From the Edge: Australia’s lost histories by Mark McKenna

Melbourne University Press, $34.99 pb, 271 pp, 9780522862591

From the Edge: Australia’s lost histories by Mark McKenna

by
January–February 2017, no. 388

There is a well-meaning musician who performs intermittently in Central Australia. When he plays his hit song, he tries to augment the lyrics by chanting the word ‘strong’ in local language. In fact, he is singing a similar word that means urine. Presumably he thinks the audience’s laughter connotes delight rather than derision.

Benign intentions, botched communication, a messy outcome. Interactions between Indigenous and non-Indigenous Australians have been ever thus. Inga Clendinnen’s Dancing with Strangers (2003) made the case that the British incursion at Sydney Cove involved goodwill from pivotal figures on both sides, undermined by mutual misunderstanding.

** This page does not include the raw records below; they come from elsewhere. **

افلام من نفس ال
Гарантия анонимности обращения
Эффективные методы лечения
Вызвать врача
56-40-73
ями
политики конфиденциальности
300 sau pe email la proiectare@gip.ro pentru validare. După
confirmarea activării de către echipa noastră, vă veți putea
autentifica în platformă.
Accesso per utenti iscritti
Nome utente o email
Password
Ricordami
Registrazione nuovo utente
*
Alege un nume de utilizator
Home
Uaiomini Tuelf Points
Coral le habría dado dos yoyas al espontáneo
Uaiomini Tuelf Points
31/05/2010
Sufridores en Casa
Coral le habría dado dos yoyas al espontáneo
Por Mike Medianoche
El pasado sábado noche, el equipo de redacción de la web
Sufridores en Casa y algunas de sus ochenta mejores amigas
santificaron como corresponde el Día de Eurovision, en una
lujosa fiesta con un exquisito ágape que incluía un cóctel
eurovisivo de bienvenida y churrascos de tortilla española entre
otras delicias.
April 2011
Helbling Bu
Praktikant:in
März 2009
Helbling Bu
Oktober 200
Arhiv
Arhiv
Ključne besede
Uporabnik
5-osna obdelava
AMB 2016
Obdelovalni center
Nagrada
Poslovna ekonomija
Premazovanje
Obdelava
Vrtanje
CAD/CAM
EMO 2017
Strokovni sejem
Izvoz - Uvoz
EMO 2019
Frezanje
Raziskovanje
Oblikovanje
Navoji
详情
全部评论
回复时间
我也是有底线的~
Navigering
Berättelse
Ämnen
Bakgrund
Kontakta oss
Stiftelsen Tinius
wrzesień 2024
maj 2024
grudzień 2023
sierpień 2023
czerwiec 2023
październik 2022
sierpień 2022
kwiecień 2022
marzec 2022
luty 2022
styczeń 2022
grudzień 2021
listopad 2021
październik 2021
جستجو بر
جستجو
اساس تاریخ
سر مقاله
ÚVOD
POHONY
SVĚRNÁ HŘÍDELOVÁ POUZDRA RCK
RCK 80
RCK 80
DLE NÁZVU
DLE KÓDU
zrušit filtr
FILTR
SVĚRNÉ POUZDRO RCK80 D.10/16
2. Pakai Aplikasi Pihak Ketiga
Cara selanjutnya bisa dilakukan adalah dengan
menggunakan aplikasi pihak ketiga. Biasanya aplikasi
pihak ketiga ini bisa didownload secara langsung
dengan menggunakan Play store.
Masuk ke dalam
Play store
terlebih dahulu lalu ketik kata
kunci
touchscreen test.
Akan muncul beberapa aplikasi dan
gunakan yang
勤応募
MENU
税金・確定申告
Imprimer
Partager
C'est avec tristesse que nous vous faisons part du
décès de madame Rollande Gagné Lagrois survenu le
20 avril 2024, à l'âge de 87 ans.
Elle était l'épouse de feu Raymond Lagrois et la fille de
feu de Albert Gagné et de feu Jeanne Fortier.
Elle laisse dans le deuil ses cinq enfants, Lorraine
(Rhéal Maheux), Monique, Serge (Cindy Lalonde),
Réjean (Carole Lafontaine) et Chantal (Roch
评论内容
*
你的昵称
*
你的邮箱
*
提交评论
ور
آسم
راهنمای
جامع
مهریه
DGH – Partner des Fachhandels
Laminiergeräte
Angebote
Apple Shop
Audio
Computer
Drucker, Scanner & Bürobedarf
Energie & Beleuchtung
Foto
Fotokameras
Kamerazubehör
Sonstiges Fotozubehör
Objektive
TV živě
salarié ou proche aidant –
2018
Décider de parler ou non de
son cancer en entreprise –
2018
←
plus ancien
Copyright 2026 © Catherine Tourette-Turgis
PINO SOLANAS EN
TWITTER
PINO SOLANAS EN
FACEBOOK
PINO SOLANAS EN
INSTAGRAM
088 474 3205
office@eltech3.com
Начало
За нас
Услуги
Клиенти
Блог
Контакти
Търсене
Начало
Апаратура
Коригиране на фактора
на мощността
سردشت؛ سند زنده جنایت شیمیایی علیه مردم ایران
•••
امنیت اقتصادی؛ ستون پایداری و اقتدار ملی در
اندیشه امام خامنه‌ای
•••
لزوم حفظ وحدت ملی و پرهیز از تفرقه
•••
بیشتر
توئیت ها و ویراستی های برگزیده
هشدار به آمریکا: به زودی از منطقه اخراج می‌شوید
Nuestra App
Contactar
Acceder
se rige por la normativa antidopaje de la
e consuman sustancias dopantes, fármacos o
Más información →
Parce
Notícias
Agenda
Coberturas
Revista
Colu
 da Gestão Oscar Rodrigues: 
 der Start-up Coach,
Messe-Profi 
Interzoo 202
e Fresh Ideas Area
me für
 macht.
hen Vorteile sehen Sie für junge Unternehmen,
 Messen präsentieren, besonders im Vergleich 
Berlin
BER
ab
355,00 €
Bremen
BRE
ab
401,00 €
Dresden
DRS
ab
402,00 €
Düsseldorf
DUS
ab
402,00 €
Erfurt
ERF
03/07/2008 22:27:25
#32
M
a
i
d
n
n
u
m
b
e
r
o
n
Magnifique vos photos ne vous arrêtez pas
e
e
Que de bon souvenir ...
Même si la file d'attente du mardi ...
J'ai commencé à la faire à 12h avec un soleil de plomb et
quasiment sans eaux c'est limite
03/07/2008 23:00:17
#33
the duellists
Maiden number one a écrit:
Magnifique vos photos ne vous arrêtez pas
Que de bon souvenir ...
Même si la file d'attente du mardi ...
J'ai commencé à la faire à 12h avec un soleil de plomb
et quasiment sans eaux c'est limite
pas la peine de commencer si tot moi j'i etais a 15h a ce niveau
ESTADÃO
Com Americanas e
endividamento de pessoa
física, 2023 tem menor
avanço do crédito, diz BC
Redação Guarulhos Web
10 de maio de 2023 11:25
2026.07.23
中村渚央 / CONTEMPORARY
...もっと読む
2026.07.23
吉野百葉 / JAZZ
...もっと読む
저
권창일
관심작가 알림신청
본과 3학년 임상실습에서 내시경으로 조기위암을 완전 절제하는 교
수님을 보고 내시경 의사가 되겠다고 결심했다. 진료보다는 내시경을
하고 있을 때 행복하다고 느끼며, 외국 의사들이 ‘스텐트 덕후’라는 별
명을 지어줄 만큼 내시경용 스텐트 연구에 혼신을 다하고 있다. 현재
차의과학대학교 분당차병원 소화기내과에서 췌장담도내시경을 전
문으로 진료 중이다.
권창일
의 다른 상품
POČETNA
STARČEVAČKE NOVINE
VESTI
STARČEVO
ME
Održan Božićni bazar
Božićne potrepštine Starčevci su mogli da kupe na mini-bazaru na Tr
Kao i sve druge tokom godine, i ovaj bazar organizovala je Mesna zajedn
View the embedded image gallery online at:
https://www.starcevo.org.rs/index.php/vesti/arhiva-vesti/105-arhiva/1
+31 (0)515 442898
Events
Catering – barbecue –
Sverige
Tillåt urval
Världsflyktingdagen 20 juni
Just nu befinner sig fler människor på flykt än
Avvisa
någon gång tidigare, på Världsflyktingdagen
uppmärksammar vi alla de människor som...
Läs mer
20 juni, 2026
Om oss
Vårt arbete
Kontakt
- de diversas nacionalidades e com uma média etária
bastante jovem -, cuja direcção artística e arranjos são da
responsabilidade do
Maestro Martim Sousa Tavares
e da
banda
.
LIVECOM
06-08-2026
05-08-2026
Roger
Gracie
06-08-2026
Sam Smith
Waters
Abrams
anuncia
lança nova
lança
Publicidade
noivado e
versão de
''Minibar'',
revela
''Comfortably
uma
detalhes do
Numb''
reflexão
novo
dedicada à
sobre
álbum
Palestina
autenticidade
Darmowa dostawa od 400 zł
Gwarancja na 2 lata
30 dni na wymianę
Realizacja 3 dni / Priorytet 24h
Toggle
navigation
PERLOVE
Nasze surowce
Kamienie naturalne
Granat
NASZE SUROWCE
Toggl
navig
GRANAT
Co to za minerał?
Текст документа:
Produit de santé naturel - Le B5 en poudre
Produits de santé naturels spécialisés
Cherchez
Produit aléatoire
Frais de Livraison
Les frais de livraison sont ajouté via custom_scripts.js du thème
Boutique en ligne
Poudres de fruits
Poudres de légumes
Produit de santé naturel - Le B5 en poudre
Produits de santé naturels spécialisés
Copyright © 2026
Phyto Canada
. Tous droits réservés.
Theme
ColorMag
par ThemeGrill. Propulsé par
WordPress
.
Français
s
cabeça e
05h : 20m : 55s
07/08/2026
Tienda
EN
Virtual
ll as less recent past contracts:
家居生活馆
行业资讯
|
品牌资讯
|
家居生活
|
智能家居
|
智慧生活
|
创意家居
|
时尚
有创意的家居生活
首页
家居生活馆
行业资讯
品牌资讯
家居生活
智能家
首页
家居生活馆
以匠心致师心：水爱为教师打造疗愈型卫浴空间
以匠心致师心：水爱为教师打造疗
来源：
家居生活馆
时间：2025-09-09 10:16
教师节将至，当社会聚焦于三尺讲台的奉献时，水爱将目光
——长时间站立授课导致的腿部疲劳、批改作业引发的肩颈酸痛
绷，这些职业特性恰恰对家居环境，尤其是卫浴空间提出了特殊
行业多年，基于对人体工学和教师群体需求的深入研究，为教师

And, of course, the small matter of taking land.

Twenty years ago, in a research paper on the so-called ‘history wars’, Mark McKenna wrote, ‘The most terrible events in the past can be used as a source of positive affirmation if they are addressed in an honest and open manner. All history is useful.’ In From the Edge, McKenna limns the liminality of European settlement in a country that had been occupied for millennia. By exploring of four stories from very different parts of the continent, he derives some truths that are widely applicable.